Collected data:
^^^^^^^^^^^^^^^^
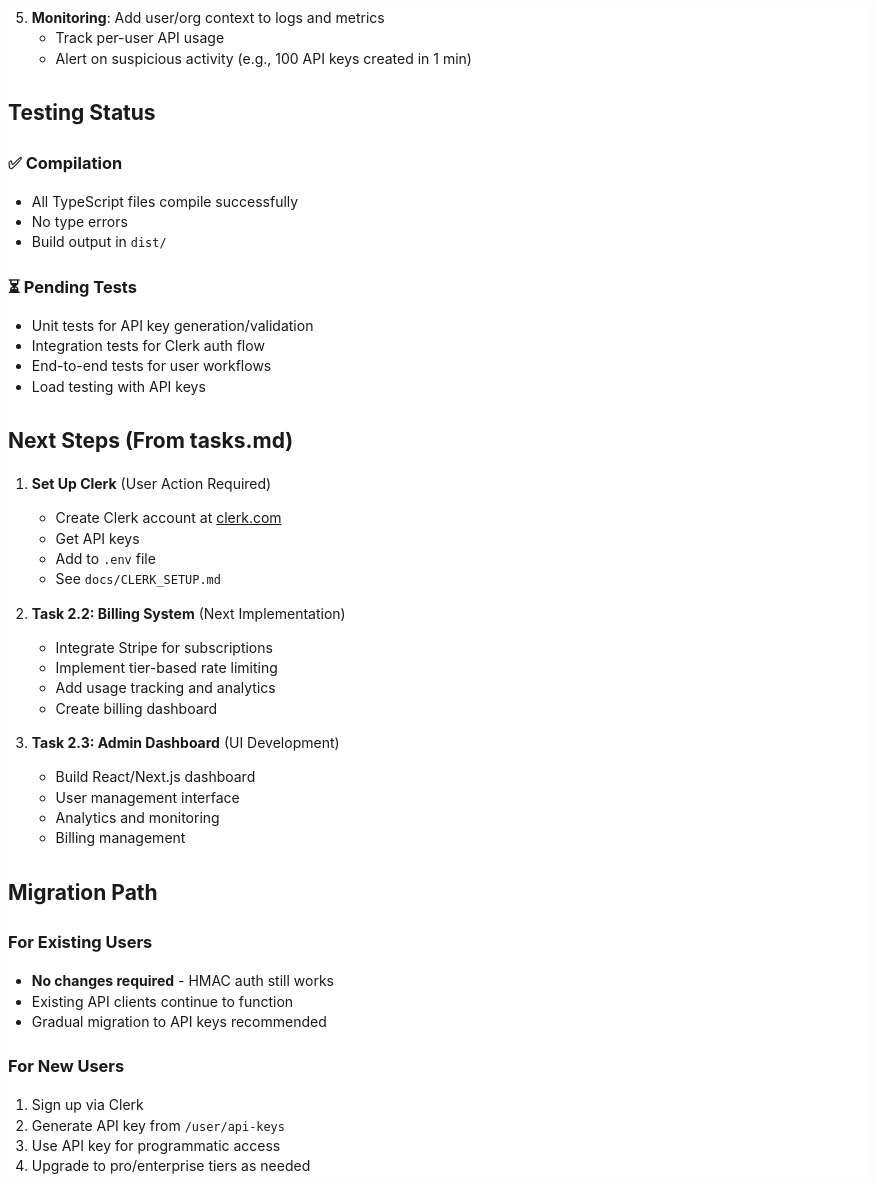 5. **Monitoring**: Add user/org context to logs and metrics
   - Track per-user API usage
   - Alert on suspicious activity (e.g., 100 API keys created in 1 min)

## Testing Status

### ✅ Compilation
- All TypeScript files compile successfully
- No type errors
- Build output in `dist/`

### ⏳ Pending Tests
- Unit tests for API key generation/validation
- Integration tests for Clerk auth flow
- End-to-end tests for user workflows
- Load testing with API keys

## Next Steps (From tasks.md)

1. **Set Up Clerk** (User Action Required)
   - Create Clerk account at [clerk.com](https://clerk.com)
   - Get API keys
   - Add to `.env` file
   - See `docs/CLERK_SETUP.md`

2. **Task 2.2: Billing System** (Next Implementation)
   - Integrate Stripe for subscriptions
   - Implement tier-based rate limiting
   - Add usage tracking and analytics
   - Create billing dashboard

3. **Task 2.3: Admin Dashboard** (UI Development)
   - Build React/Next.js dashboard
   - User management interface
   - Analytics and monitoring
   - Billing management

## Migration Path

### For Existing Users
- **No changes required** - HMAC auth still works
- Existing API clients continue to function
- Gradual migration to API keys recommended

### For New Users
1. Sign up via Clerk
2. Generate API key from `/user/api-keys`
3. Use API key for programmatic access
4. Upgrade to pro/enterprise tiers as needed
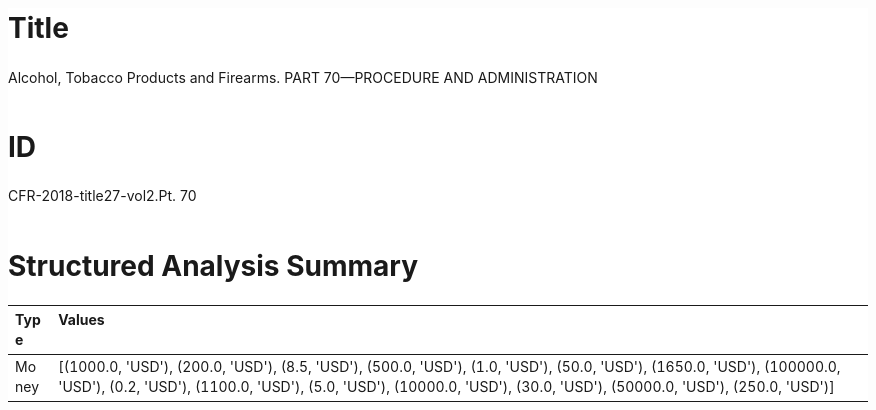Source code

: # Title

 Alcohol, Tobacco Products and Firearms. PART 70—PROCEDURE AND ADMINISTRATION


# ID

 CFR-2018-title27-vol2.Pt. 70


# Structured Analysis Summary

| Type        | Values                                                                                                                                                                                                                                                                                                                                                                                                                                                                                                                                                                                                                                                                                                                                                                                                                                                                                                                                                                                                                                                                                                                                                                                                                                                                                                                                                                                                                                                                                                                                                                                                                                                                                                                                                                                                                                                                                          |
|:------------|:------------------------------------------------------------------------------------------------------------------------------------------------------------------------------------------------------------------------------------------------------------------------------------------------------------------------------------------------------------------------------------------------------------------------------------------------------------------------------------------------------------------------------------------------------------------------------------------------------------------------------------------------------------------------------------------------------------------------------------------------------------------------------------------------------------------------------------------------------------------------------------------------------------------------------------------------------------------------------------------------------------------------------------------------------------------------------------------------------------------------------------------------------------------------------------------------------------------------------------------------------------------------------------------------------------------------------------------------------------------------------------------------------------------------------------------------------------------------------------------------------------------------------------------------------------------------------------------------------------------------------------------------------------------------------------------------------------------------------------------------------------------------------------------------------------------------------------------------------------------------------------------------|
| Money       | [(1000.0, 'USD'), (200.0, 'USD'), (8.5, 'USD'), (500.0, 'USD'), (1.0, 'USD'), (50.0, 'USD'), (1650.0, 'USD'), (100000.0, 'USD'), (0.2, 'USD'), (1100.0, 'USD'), (5.0, 'USD'), (10000.0, 'USD'), (30.0, 'USD'), (50000.0, 'USD'), (250.0, 'USD')]                                                                                                                                                                                                                                                                                                                                                                                                                                                                                                                                                                                                                                                                                                                                                                                                                                                                                                                                                                                                                                                                                                                                                                                                                                                                                                                                                                                                                                                                                                                                                                                                                                                |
^^^^^^^^^^^^^^^^
# To-do item:
Copy out all of the records above word for word, leaving out the pictures.

# Written reply:
 5. **Monitoring**: Add user/org context to logs and metrics
   - Track per-user API usage
   - Alert on suspicious activity (e.g., 100 API keys created in 1 min)

## Testing Status

### ✅ Compilation
- All TypeScript files compile successfully
- No type errors
- Build output in `dist/`

### ⏳ Pending Tests
- Unit tests for API key generation/validation
- Integration tests for Clerk auth flow
- End-to-end tests for user workflows
- Load testing with API keys

## Next Steps (From tasks.md)

1. **Set Up Clerk** (User Action Required)
   - Create Clerk account at [clerk.com](https://clerk.com)
   - Get API keys
   - Add to `.env` file
   - See `docs/CLERK_SETUP.md`

2. **Task 2.2: Billing System** (Next Implementation)
   - Integrate Stripe for subscriptions
   - Implement tier-based rate limiting
   - Add usage tracking and analytics
   - Create billing dashboard

3. **Task 2.3: Admin Dashboard** (UI Development)
   - Build React/Next.js dashboard
   - User management interface
   - Analytics and monitoring
   - Billing management

## Migration Path

### For Existing Users
- **No changes required** - HMAC auth still works
- Existing API clients continue to function
- Gradual migration to API keys recommended

### For New Users
1. Sign up via Clerk
2. Generate API key from `/user/api-keys`
3. Use API key for programmatic access
4. Upgrade to pro/enterprise tiers as needed
Source code

: # Title

 Alcohol, Tobacco Products and Firearms. PART 70—PROCEDURE AND ADMINISTRATION


# ID

 CFR-2018-title27-vol2.Pt. 70


# Structured Analysis Summary

| Type        | Values                                                                                                                                                                                                                                                                                                                                                                                                                                                                                                                                                                                                                                                                                                                                                                                                                                                                                                                                                                                                                                                                                                                                                                                                                                                                                                                                                                                                                                                                                                                                                                                                                                                                                                                                                                                                                                                                                          |
|:------------|:------------------------------------------------------------------------------------------------------------------------------------------------------------------------------------------------------------------------------------------------------------------------------------------------------------------------------------------------------------------------------------------------------------------------------------------------------------------------------------------------------------------------------------------------------------------------------------------------------------------------------------------------------------------------------------------------------------------------------------------------------------------------------------------------------------------------------------------------------------------------------------------------------------------------------------------------------------------------------------------------------------------------------------------------------------------------------------------------------------------------------------------------------------------------------------------------------------------------------------------------------------------------------------------------------------------------------------------------------------------------------------------------------------------------------------------------------------------------------------------------------------------------------------------------------------------------------------------------------------------------------------------------------------------------------------------------------------------------------------------------------------------------------------------------------------------------------------------------------------------------------------------------|
| Money       | [(1000.0, 'USD'), (200.0, 'USD'), (8.5, 'USD'), (500.0, 'USD'), (1.0, 'USD'), (50.0, 'USD'), (1650.0, 'USD'), (100000.0, 'USD'), (0.2, 'USD'), (1100.0, 'USD'), (5.0, 'USD'), (10000.0, 'USD'), (30.0, 'USD'), (50000.0, 'USD'), (250.0, 'USD')]                                                                                                                                                                                                                                                                                                                                                                                                                                                                                                                                                                                                                                                                                                                                                                                                                                                                                                                                                                                                                                                                                                                                                                                                                                                                                                                                                                                                                                                                                                                                                                                                                                                |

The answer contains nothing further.